Description
Background
Malaria is a parasitic disease caused by five forms of the Plasmodium parasite transmitted by Anopheles mosquitoes to humans. The complex transmission dynamics of malaria are strongly influenced by environmental conditions, temperature, rainfall, humidity, wind speed and altitude, among others. Climate change has multifaceted effects on malaria transmission in the African highlands where temperature and rainfall limit the abundance of mosquitoes. Climate warming may make the areas previously too cool for vector population establishment now suitable.
Objective: To summarize the best available evidence on the influence of climate change on malaria incidence in Africa.
Methods: A rapid evidence synthesis adapted from the Supporting the Use of Research Evidence (SURE) was applied. To answer the question under review we searched for relevant studies from PubMed, the Cochrane Library, Health system evidence, Epistemonikos, and SUPPORT summary. The following key terms were used: ("Global Warming" "Climate Change" Malaria and Africa to search for relevant articles. After screening for the titles and abstracts, data from articles that were included for final review were extracted. The final result was presented in narration and in thematized manner.

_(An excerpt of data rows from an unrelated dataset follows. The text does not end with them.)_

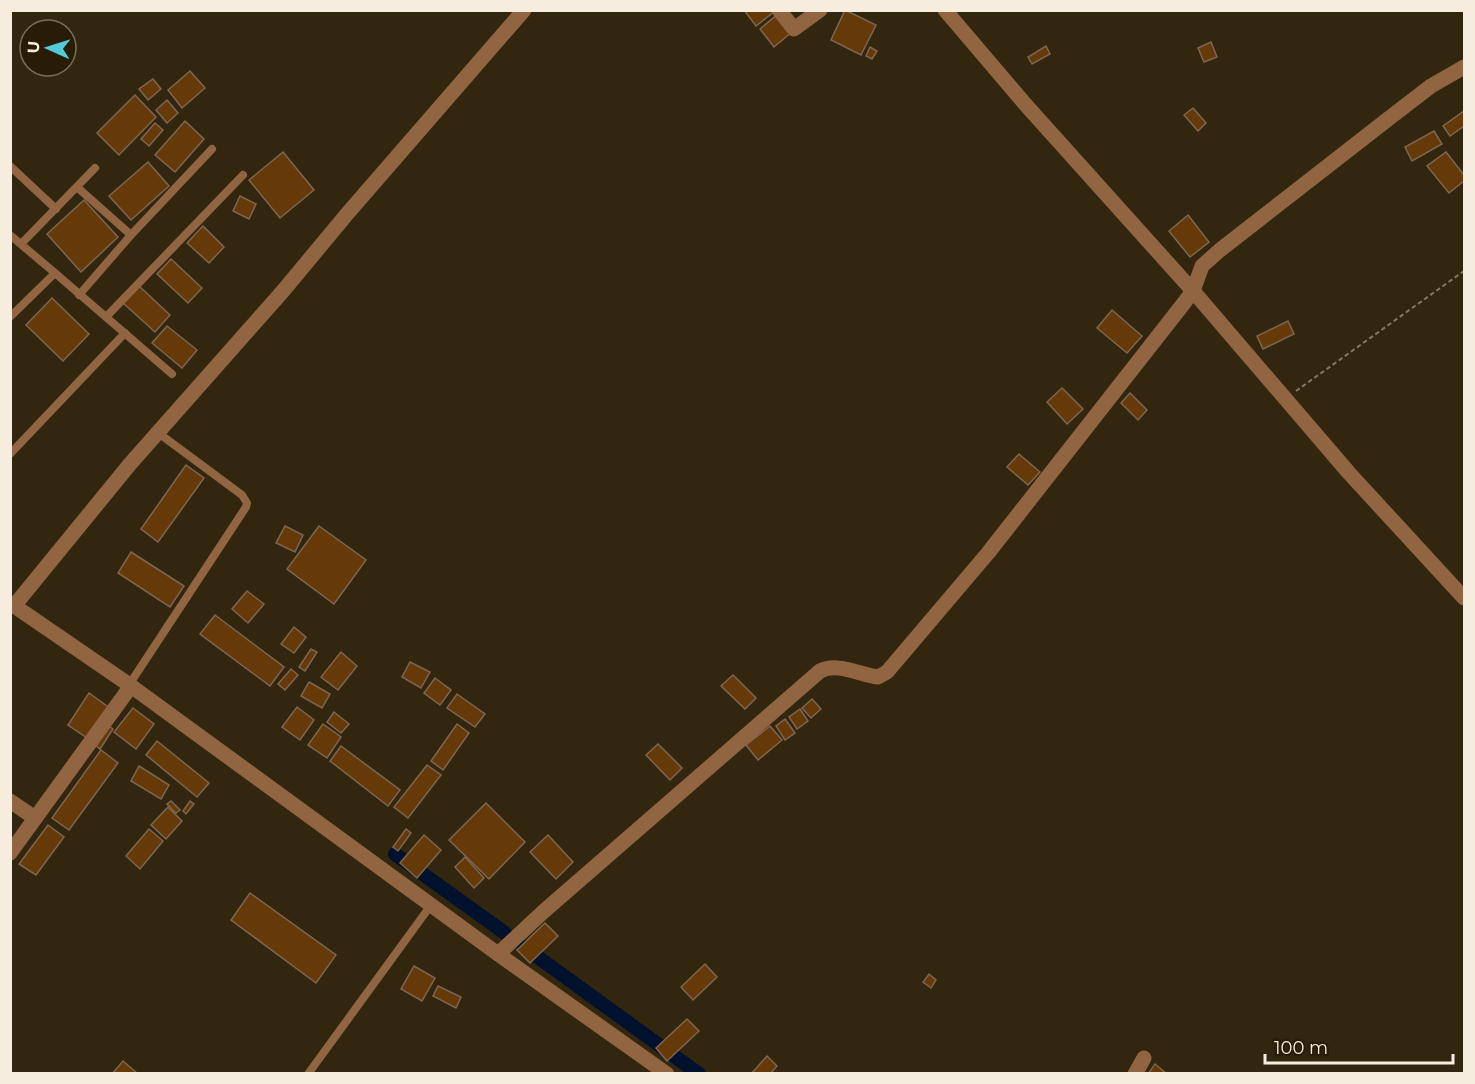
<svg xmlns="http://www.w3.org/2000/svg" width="1475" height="1084" viewBox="0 0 1475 1084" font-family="Montserrat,sans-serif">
  <rect width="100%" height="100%" fill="#33260f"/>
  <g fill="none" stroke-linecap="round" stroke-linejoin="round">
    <g stroke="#00112e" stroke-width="14">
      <path d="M395,854l110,79"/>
      <path d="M524,947l175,127"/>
    </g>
  </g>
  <g fill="#663909" stroke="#7d6653" stroke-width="1.5">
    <path d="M744,10h30l1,1 -19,15z"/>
    <path d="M845,10l31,15 -15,30 -30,-15z"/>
    <path d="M778,14l14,18 -18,15 -14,-18z"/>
    <path d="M1211,42l6,15 -13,5 -6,-14z"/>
    <path d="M1046,46l4,8 -18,10 -4,-7z"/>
    <path d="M870,47l7,4 -5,8 -6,-3z"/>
    <path d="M190,71l15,17 -23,20 -14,-18z"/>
    <path d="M153,79l8,10 -13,11 -9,-11z"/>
    <path d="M135,95l21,22 -37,38 -22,-22z"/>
    <path d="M167,100l11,13 -11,10 -11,-13z"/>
    <path d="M1193,108l13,15 -8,8 -14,-16z"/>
    <path d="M1464,111v15l-14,10 -7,-10z"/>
    <path d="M185,121l19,18 -29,33 -20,-17z"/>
    <path d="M155,123l8,7 -14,16 -8,-7z"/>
    <path d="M1434,131l8,13 -30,17 -7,-14z"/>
    <path d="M283,152l31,38 -34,28 -31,-38z"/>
    <path d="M1446,152l18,23v6l-15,12 -22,-27z"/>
    <path d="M148,162l21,24 -38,34 -22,-24z"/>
    <path d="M240,196l16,8 -7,15 -16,-8z"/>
    <path d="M84,200l34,37 -37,35 -34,-38z"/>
    <path d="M1188,215l21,27 -19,15 -21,-26z"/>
    <path d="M203,226l21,21 -15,16 -22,-20z"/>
    <path d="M171,259l31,29 -14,15 -31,-29z"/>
    <path d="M139,286l31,29 -15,17 -32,-29z"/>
    <path d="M52,298l37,36 -26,27 -37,-36z"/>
    <path d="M1112,310l30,26 -15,17 -30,-25z"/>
    <path d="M1288,321l6,13 -31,15 -6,-13z"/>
    <path d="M167,326l30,24 -15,18 -30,-25z"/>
    <path d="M1062,388l21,21 -16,15 -20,-22z"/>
    <path d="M1130,393l17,17 -9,10 -17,-17z"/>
    <path d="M1019,454l21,18 -12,13 -21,-18z"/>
    <path d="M186,465l18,13 -46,64 -17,-13z"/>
    <path d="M285,526l18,9 -8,17 -19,-9z"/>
    <path d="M319,526l47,34 -32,44 -47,-35z"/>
    <path d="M131,552l53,34 -14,21 -52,-34z"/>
    <path d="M247,591l17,13 -16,19 -16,-14z"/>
    <path d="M215,615l69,52 -14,19 -70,-52z"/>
    <path d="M294,627l12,10 -12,16 -13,-9z"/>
    <path d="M311,649l6,3 -12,19 -6,-4z"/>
    <path d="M341,652l16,14 -19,24 -17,-13z"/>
    <path d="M410,662l20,10 -9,16 -19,-11z"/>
    <path d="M291,669l7,6 -13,15 -7,-6z"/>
    <path d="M733,675l23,23 -11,11 -24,-23z"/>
    <path d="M435,678l16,12 -11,15 -16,-12z"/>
    <path d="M309,682l21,12 -8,14 -21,-12z"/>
    <path d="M89,693l22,16 -21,31 -22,-15z"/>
    <path d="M457,694l28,20 -10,13 -28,-19z"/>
    <path d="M812,699l9,10 -10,9 -9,-10z"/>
    <path d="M297,707l17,13 -14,20 -18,-13z"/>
    <path d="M133,708l21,16 -18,25 -22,-17z"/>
    <path d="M800,709l8,12 -11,8 -8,-12z"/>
    <path d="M334,712l15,12 -8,9 -14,-11z"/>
    <path d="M785,719l10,14 -10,7 -9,-14z"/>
    <path d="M106,724l7,5 -13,20 -7,-6z"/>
    <path d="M323,724l18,13 -14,21 -19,-13z"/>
    <path d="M457,724l12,9 -26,37 -12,-9z"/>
    <path d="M770,726l12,14 -24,20 -12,-15z"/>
    <path d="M157,741l52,42 -12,14 -51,-42z"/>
    <path d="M658,744l24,24 -12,12 -24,-25z"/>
    <path d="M341,746l59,44 -12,16 -58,-45z"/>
    <path d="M101,750l17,13 -49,67 -17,-12z"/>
    <path d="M427,765l14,10 -33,43 -14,-11z"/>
    <path d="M139,766l30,19 -8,14 -30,-18z"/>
    <path d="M171,801l9,9 -4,3 -9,-9z"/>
    <path d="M190,801l4,3 -8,10 -3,-3z"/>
    <path d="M486,803l39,39 -36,37 -40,-39z"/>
    <path d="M168,807l14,14 -16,18 -15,-14z"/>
    <path d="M48,825l16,12 -28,38 -17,-11z"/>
    <path d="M149,829l14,12 -23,28 -14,-13z"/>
    <path d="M406,829l5,4 -13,18 -5,-4z"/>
    <path d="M424,835l17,15 -24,28 -17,-15z"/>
    <path d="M548,835l25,27 -17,17 -26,-27z"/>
    <path d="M465,857l19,21 -10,10 -19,-21z"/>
    <path d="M250,893l86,62 -20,28 -85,-63z"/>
    <path d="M545,923l13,13 -28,27 -13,-13z"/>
    <path d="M705,964l12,13 -24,23 -12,-13z"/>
    <path d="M414,966l21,12 -13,23 -21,-12z"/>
    <path d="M929,974l7,6 -5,8 -8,-6z"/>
    <path d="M438,986l23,11 -5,11 -23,-12z"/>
    <path d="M687,1019l12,12 -32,30 -11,-13z"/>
    <path d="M767,1056l10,10 -7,8h-19z"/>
    <path d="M123,1061l15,13h-26z"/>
    <path d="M1155,1064l12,10h-19z"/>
  </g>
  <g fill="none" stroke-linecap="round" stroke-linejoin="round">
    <path stroke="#837865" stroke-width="2" stroke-dasharray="4.5 3" stroke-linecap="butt" d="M1296,391l168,-120"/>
    <g stroke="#916542" stroke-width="8">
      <path d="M10,166l46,43"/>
      <path d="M78,188l53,47"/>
      <path d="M10,235l45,38 -45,44"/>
      <path d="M22,243l73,-75"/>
      <path d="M55,273l117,101"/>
      <path d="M79,295l52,-60 81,-86"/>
      <path d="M106,317l137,-142"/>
      <path d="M10,454l115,-121"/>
      <path d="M129,685l117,-178 1,-4 -5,-8 -85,-63"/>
      <path d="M308,1074l123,-169"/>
    </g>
    <g stroke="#916542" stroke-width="15">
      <path d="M779,10l15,19 26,-19"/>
      <path d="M945,10l80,94 168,187 156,182 115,125"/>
      <path d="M10,603l121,83 367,268 169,120"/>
      <path d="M14,606l116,-142 153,-173 64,-77 177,-204"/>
      <path d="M10,801l25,17"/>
      <path d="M10,853l121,-167"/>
      <path d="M498,954l45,-42 277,-241c18,-9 40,4 58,6l9,-5 101,-119 196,-250 9,-12 9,-25 18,-16 172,-134 39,-30 33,-19"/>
      <path d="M1135,1074l9,-16"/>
    </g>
  </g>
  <rect width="1475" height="1084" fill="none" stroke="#f6eddf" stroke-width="24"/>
  <g transform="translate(48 48) rotate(273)"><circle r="28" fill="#291c05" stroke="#7b705c" stroke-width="1.5"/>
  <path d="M0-4.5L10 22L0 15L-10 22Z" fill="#52cbd9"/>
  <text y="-9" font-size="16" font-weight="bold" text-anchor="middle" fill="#f6eddf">U</text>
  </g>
  <path d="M1265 1054v9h188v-9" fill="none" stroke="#f6eddf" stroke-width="3"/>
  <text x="1274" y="1054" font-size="18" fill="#f6eddf" stroke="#291c05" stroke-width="4.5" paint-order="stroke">100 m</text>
</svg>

Results: It was estimated that unmitigated climate change will increase all-age malaria mortality by 2.6%. The occurrence of transmission peaks is projected in the temperature range of 26–28 °c. Malaria exhibits the strongest correlation with precipitation which create a favourable breeding ground for mosquitoes. Based on the “business-as-usual condition" the Western and some region of Central part of Africa might, with time, loose their habitat suitability for A. arabiensis and A. gambiae. In contrast, the Southern and Eastern part of the continent might become more favourable for the development of these malaria vectors. For both representative concentration pathway (RCP), RCP 4.5 and RCP 8.5, substantial increases in populations at risk from malaria are projected in East Africa and to a lesser degree Central Africa. Particular increase is projected at high elevation regions where colder temperatures have previously limited malaria transmission. In West Africa, malaria risk also increases, but is dependent on the amount of warming; in RCP 8.5, population exposed to stable transmission risk peaks mid-century and then declines, as much of the region becomes too warm. Urbanization act synergistically with warming climate as ‘heat islands’ and creating vector breeding habitat. In the absence of improved mitigating measures, dams in SSA are expected to add 1.2–1.6 million malaria cases annually in the 2020s and 2.4–3.0 million cases annually in the 2080s. if rainfall increases with increase in temperature, the increased availability of breeding sites will tend to raise vector capacity. There is a strong positive relationship between rainfall and malaria but the relationship between malaria and temperature is positively weak. At higher temperature survival rate of malaria decreases. So, under the hottest and driest scenarios near elimination of mosquito populations is predicted.
Recommendations: The current malaria prevention method should be continued. Initiatives to mitigate the global warming should be intensified. Construction of dams should consider malaria issues. The Eastern part of Africa should initiate prevention mechanism.